India is exploring a temporary transfer of its stake in Iran’s Chabahar Port to a local Iranian entity as a US Treasury sanctions waiver — the last protection shielding India Ports Global Limited’s operations at the Shahid Beheshti terminal from US sanctions — expires on April 26. The proposal, confirmed by multiple sources cited by Bloomberg, Business Standard, and The Week, involves India Ports Global divesting its holding in the India Ports Global Chabahar Free Zone to an Iranian partner, with an explicit guarantee that the stake would be returned to India once US sanctions on Iran are eased or lifted.
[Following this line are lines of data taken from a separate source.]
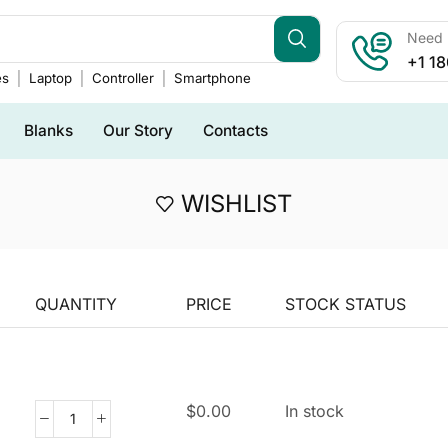
Need h
+1 1
es
Laptop
Controller
Smartphone
Blanks
Our Story
Contacts
WISHLIST
QUANTITY
PRICE
STOCK STATUS
$
0.00
In stock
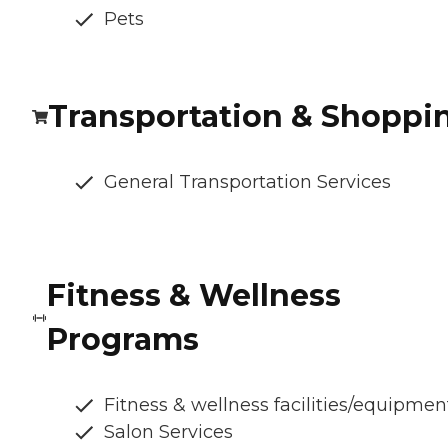
Pets
Transportation & Shoppi
General Transportation Services
Fitness & Wellness
Programs
Fitness & wellness facilities/equipmen
Salon Services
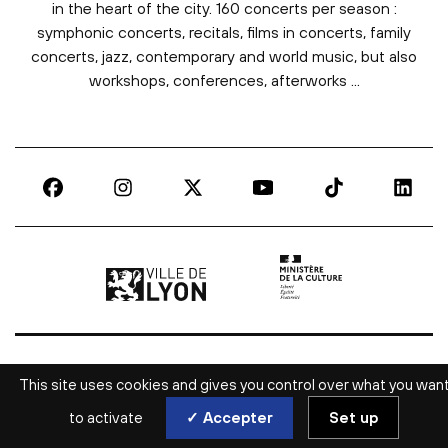
in the heart of the city. 160 concerts per season :
symphonic concerts, recitals, films in concerts, family
concerts, jazz, contemporary and world music, but also
workshops, conferences, afterworks ...
Ville de Lyon | lien externe
Ministère de la culture |
This site uses cookies and gives you control over what you wan
to activate
✓ Accepter
Set up
ALL CULTURAL NEWS IN LYON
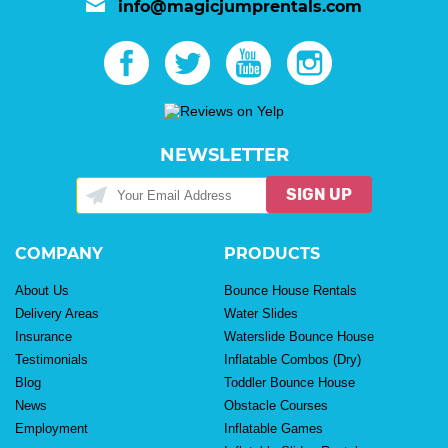
info@magicjumprentals.com
NEWSLETTER
SIGN UP
COMPANY
PRODUCTS
About Us
Bounce House Rentals
Delivery Areas
Water Slides
Insurance
Waterslide Bounce House
Testimonials
Inflatable Combos (Dry)
Blog
Toddler Bounce House
News
Obstacle Courses
Employment
Inflatable Games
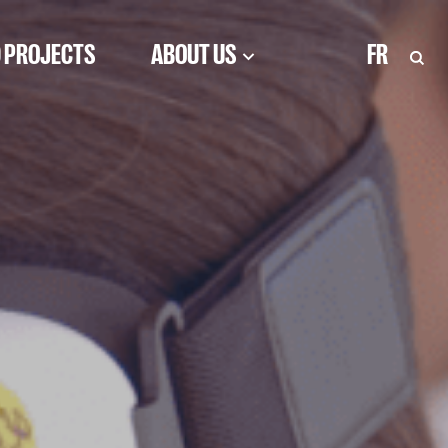
 PROJECTS
ABOUT US
FR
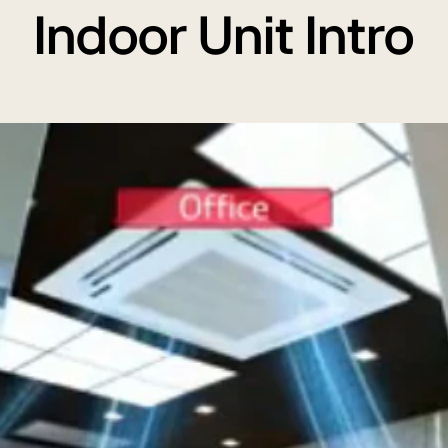
Indoor Unit Intro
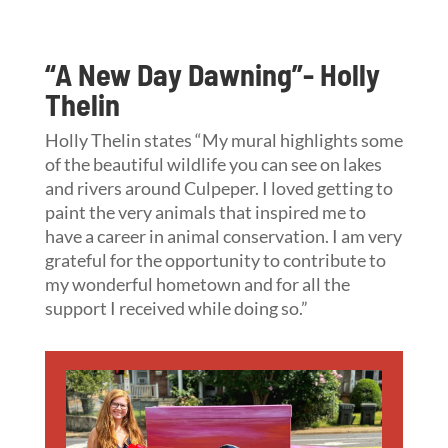
“A New Day Dawning”- Holly
Thelin
Holly Thelin states “My mural highlights some
of the beautiful wildlife you can see on lakes
and rivers around Culpeper. I loved getting to
paint the very animals that inspired me to
have a career in animal conservation. I am very
grateful for the opportunity to contribute to
my wonderful hometown and for all the
support I received while doing so.”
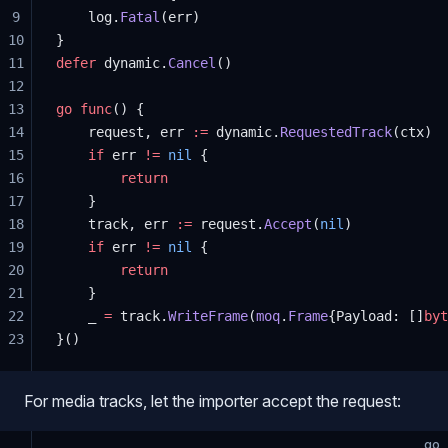
9
    log.
Fatal
(err)
10
}
11
defer
 dynamic.
Cancel
()
12
13
go
 func
() {
14
    request, err 
:=
 dynamic.
RequestedTrack
(ctx)
15
    if
 err 
!=
 nil
 {
16
        return
17
    }
18
    track, err 
:=
 request.
Accept
(
nil
)
19
    if
 err 
!=
 nil
 {
20
        return
21
    }
22
    _ 
=
 track.
WriteFrame
(
moq
.
Frame
{Payload: []
byt
23
}()
For media tracks, let the importer accept the request:
go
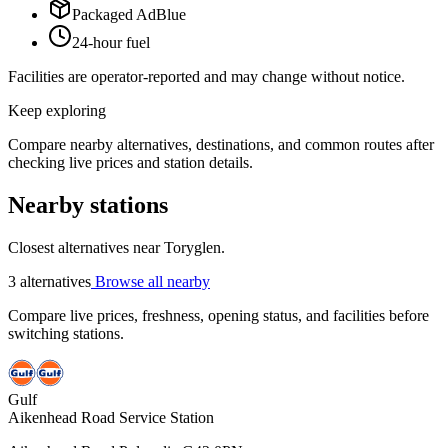
Packaged AdBlue
24-hour fuel
Facilities are operator-reported and may change without notice.
Keep exploring
Compare nearby alternatives, destinations, and common routes after
checking live prices and station details.
Nearby stations
Closest alternatives near Toryglen.
3 alternatives
Browse all nearby
Compare live prices, freshness, opening status, and facilities before
switching stations.
Gulf
Aikenhead Road Service Station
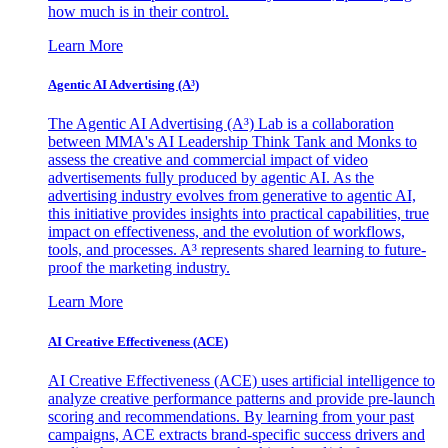
how much is in their control.
Learn More
Agentic AI Advertising (A³)
The Agentic AI Advertising (A³) Lab is a collaboration
between MMA's AI Leadership Think Tank and Monks to
assess the creative and commercial impact of video
advertisements fully produced by agentic AI. As the
advertising industry evolves from generative to agentic AI,
this initiative provides insights into practical capabilities, true
impact on effectiveness, and the evolution of workflows,
tools, and processes. A³ represents shared learning to future-
proof the marketing industry.
Learn More
AI Creative Effectiveness (ACE)
AI Creative Effectiveness (ACE) uses artificial intelligence to
analyze creative performance patterns and provide pre-launch
scoring and recommendations. By learning from your past
campaigns, ACE extracts brand-specific success drivers and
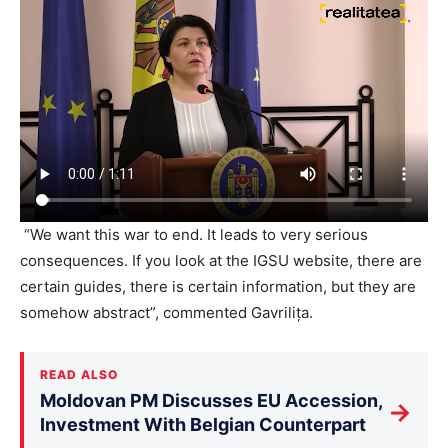
“We want this war to end. It leads to very serious
consequences. If you look at the IGSU website, there are
certain guides, there is certain information, but they are
somehow abstract”, commented Gavrilița.
READ ALSO
Moldovan PM Discusses EU Accession,
→
Investment With Belgian Counterpart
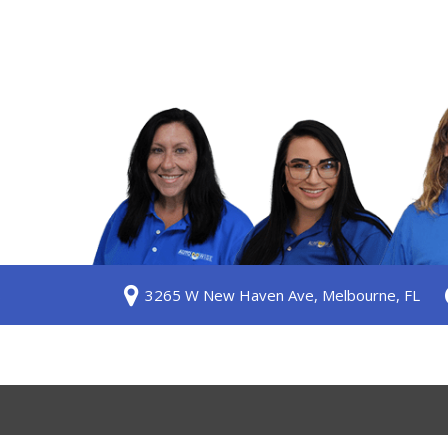
S
3265 W New Haven Ave, Melbourne, FL
ership
 Us
am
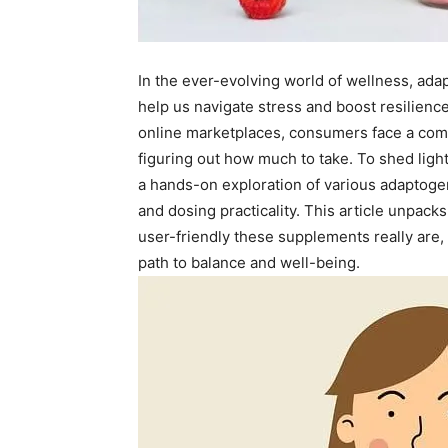
In the ever-evolving world of wellness, ada
help us navigate stress and boost resilience
online marketplaces, consumers face a com
figuring out how much to take. To shed lig
a hands-on exploration of various adaptogen
and dosing practicality. This article unpacks
user-friendly these supplements really are
path to balance and well-being.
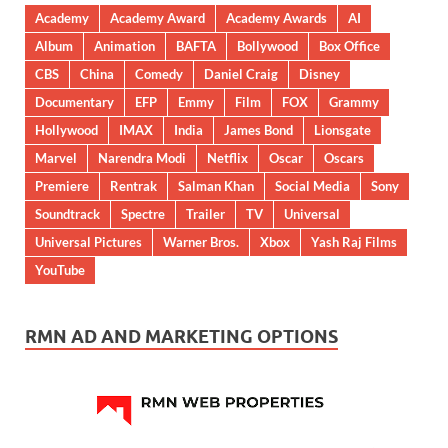
Academy
Academy Award
Academy Awards
AI
Album
Animation
BAFTA
Bollywood
Box Office
CBS
China
Comedy
Daniel Craig
Disney
Documentary
EFP
Emmy
Film
FOX
Grammy
Hollywood
IMAX
India
James Bond
Lionsgate
Marvel
Narendra Modi
Netflix
Oscar
Oscars
Premiere
Rentrak
Salman Khan
Social Media
Sony
Soundtrack
Spectre
Trailer
TV
Universal
Universal Pictures
Warner Bros.
Xbox
Yash Raj Films
YouTube
RMN AD AND MARKETING OPTIONS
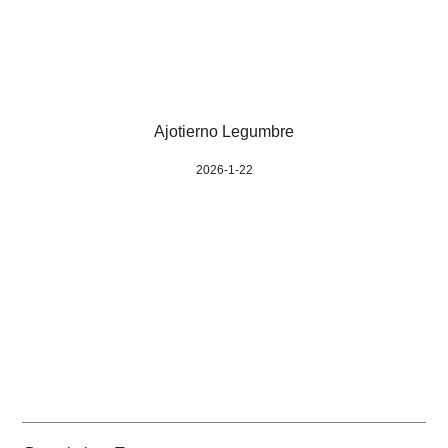
Ajotierno Legumbre
2026-1-22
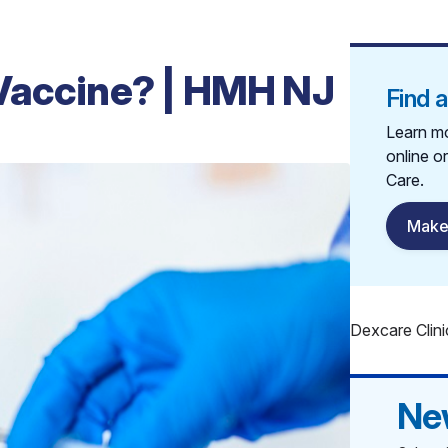
Vaccine? | HMH NJ
Find 
Learn mo
online o
Care.
Make
Dexcare Clini
Ne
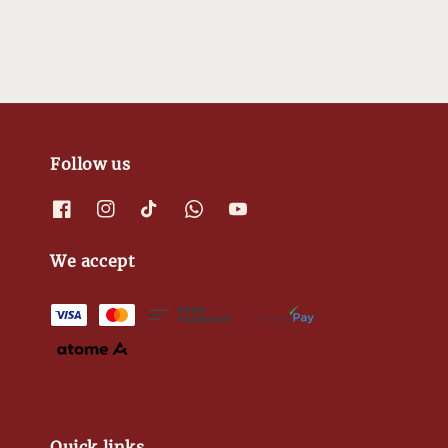
Follow us
We accept
Quick links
India has invested approximately USD 120 million in Chabahar since signing a 10-year operational agreement with Iran’s Ports and Maritime Organisation in 2024. The port has been strategically vital as India’s only direct maritime access route to Afghanistan and Central Asia that bypasses Pakistan — a cornerstone of the International North-South Transport Corridor vision and a USD 7,200-kilometre multimodal trade route linking India with Russia and Europe. The US Treasury had communicated to India in October 2025 that the Chabahar sanctions waiver would expire on April 26, 2026, leaving New Delhi with a narrowing window to structure an arrangement that protects Indian companies from sanctions liability while preserving long-term strategic access.
Why India Is Not Walking Away Permanently
The Ministry of External Affairs spokesperson confirmed that India remains ‘engaged with the US side in working out this arrangement’ — language that explicitly signals parallel negotiation for either a waiver extension or a mutually acceptable operational continuity mechanism. The IPGL stake transfer, if executed, is being framed by Indian officials as a ‘tactical recalibration’ rather than a permanent exit — an operational adjustment forced by the US sanctions timeline that does not reflect a change in India’s long-term strategic assessment of Chabahar’s value.
Analysts note that a complete Indian withdrawal from Chabahar would create a strategic vacuum almost certain to be filled by China, which has a higher tolerance for US sanctions risk and has been seeking greater influence in Iran’s port infrastructure as part of its 25-year comprehensive cooperation agreement with Tehran. The Trump administration’s threat to impose a 25 per cent additional tariff on any country maintaining trade ties with Iran creates a financial deterrent for India — where US trade is a vastly larger economic relationship than Iran trade — but the Chabahar Port’s strategic role in India’s Central Asia connectivity architecture makes a clean exit politically and strategically difficult. The temporary transfer with guaranteed return is India’s attempt to thread that needle.